> Exercise passage:
···

Long distance relationships are a difficult business. I don’t think I’ve ever met anyone who actually liked being in one (unless, of course, they weren’t all that excited by the prospect of living with their partner, which is a whole other story), but for a whole lot of people – myself included – they’re a necessary evil.
My girlfriend Teresa lives in San Francisco, and I’m here in snowy Boston. For work reasons, neither of us can up and leave to join the other on the opposite coast, so our life is full of video chat, monthly cross-country visits, and a slew of online co-op gaming.
I’ve talked about Teresa’s transition from gaming agnostic to full-on gamer on the podcast, but it never fails to fascinate me. Watching her play games – especially when she’s introduced to a new genre – sometimes feels like a behavioral science experiment. All the learned habits that you and I take for granted are absent, instead replaced by T’s unique set of logic and spatial reasoning skills (she’s a legit genius – a full medical doctor by the time she was 20, and one hell of a musician), and the everyday reasoning of a budding gamer. When she started, the controller was foreign to her. The mechanics of an FPS were alien. She started playing Bioshock and was hiding in the walls before even the first enemy encounter, unsure of what to do next.
She’s since become quite skilled – much more than me, in certain ways, as our truly epic year long run through Saints Row 2 in co-op proved. She has way better aim, and I’m a better driver. She’s a more precise player, with a better grasp of what the game wants, while I have a better sense of direction in these fake 3D spaces. In short, we complement each other well, and I swear, I think co-op gaming is good for our relationship. That is, until we start screwing up missions and getting mad at one another. Cest la vie.
We’re currently playing through Trine 2 – her very first 2D platformer (aside from one failed experiment with Mario that was completely my fault). The game is fantastic – a gorgeous, light-hearted medieval send-up with strong puzzle elements. It’s particularly well suited for co-op, since you are constantly switching among three characters, each with their own skills and powers. T is loving the puzzles and even enjoying the combat, but she’s not sold on the platforming. In fact, I don’t think she’s sold on 2D platforming at all. She finds the physics weird, the camera incomprehensible, and the bizarre need to jump around on platforms kind of dumb.

···

[Saved entries]
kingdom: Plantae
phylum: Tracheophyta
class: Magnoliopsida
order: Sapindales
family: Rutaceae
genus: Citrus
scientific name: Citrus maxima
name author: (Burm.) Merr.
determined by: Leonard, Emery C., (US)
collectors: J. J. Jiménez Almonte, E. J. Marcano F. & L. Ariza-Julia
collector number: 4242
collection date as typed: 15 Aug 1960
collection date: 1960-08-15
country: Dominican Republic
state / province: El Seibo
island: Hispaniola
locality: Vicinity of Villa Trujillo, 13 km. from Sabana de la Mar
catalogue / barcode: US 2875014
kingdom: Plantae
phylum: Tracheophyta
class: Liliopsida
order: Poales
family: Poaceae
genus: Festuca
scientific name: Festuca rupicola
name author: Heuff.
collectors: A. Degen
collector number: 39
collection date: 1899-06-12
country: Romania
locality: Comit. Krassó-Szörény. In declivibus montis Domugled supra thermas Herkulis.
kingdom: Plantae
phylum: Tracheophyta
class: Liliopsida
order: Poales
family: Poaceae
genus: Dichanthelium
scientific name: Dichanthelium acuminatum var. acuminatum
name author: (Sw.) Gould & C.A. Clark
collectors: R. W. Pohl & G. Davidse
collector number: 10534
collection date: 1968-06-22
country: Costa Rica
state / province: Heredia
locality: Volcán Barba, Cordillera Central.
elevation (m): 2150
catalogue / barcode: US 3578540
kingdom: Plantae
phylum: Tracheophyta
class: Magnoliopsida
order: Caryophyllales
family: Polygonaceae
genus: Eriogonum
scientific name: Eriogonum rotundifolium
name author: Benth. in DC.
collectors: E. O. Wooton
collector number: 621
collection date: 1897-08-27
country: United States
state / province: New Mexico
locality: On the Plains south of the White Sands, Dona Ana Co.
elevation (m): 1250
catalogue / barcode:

···

Return the portion of the co-op gaming essay starting with "We’re currently playing" and going on through "kind of dumb.", copied word for word.

> Exercise output:
We’re currently playing through Trine 2 – her very first 2D platformer (aside from one failed experiment with Mario that was completely my fault). The game is fantastic – a gorgeous, light-hearted medieval send-up with strong puzzle elements. It’s particularly well suited for co-op, since you are constantly switching among three characters, each with their own skills and powers. T is loving the puzzles and even enjoying the combat, but she’s not sold on the platforming. In fact, I don’t think she’s sold on 2D platforming at all. She finds the physics weird, the camera incomprehensible, and the bizarre need to jump around on platforms kind of dumb.